構音障害は失語症と並ぶ国試の重要科目です。3つの分類(運動性・器質性・機能性)の特徴と鑑別のポイントを整理しましょう。
| 分類 | 原因 | 主な特徴 |
|---|---|---|
| 運動性構音障害 | 神経・筋疾患による発声発語器官の運動機能障害 | 脳卒中・パーキンソン病・筋萎縮性側索硬化症(ALS)など |
| 器質性構音障害 | 口蓋裂・舌切除など発声発語器官の形態的異常 | 鼻咽腔閉鎖不全、代償構音(口蓋化構音・声門破裂音など) |
| 機能性構音障害 | 器質的・神経学的異常なく構音が正確に習得されていない | 特定の音(サ行・カ行など)の誤り。
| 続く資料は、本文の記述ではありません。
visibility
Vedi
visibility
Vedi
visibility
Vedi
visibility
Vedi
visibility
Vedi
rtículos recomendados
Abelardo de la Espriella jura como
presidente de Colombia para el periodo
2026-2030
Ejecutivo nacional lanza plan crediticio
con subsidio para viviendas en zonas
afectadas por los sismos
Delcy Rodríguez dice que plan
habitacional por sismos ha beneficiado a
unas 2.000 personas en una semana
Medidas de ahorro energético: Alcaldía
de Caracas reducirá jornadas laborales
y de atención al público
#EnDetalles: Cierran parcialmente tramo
知的障害・難聴の除外が必要 |
| 型 | 病変部位 | 代表疾患 | 発話特徴 |
|---|---|---|---|
| 弛緩性 | 下位運動ニューロン | 球麻痺、ギランバレー症候群 | 過鼻声、気息性嗄声、筋力低下 |
| 痙性 | 両側上位運動ニューロン | 偽性球麻痺(脳卒中) | 努力性・緊張性の発話、過鼻声 |
| 失調性 | 小脳系 | 脊髄小脳変性症 | 酩酊様発話、音節区切り発話 |
| 過運動性 | 錐体外路(舞踏病様) | ハンチントン病 | 不規則な発話速度・音量変動 |
| 過少運動性 | 錐体外路(パーキンソン) | パーキンソン病 | 単調・小声・加速発話 |
| 混合性 | 複数部位 | ALS、多発性硬化症 | 複数型の混在 |
機能性構音障害の訓練は、正確な構音の習得を目標に進めます。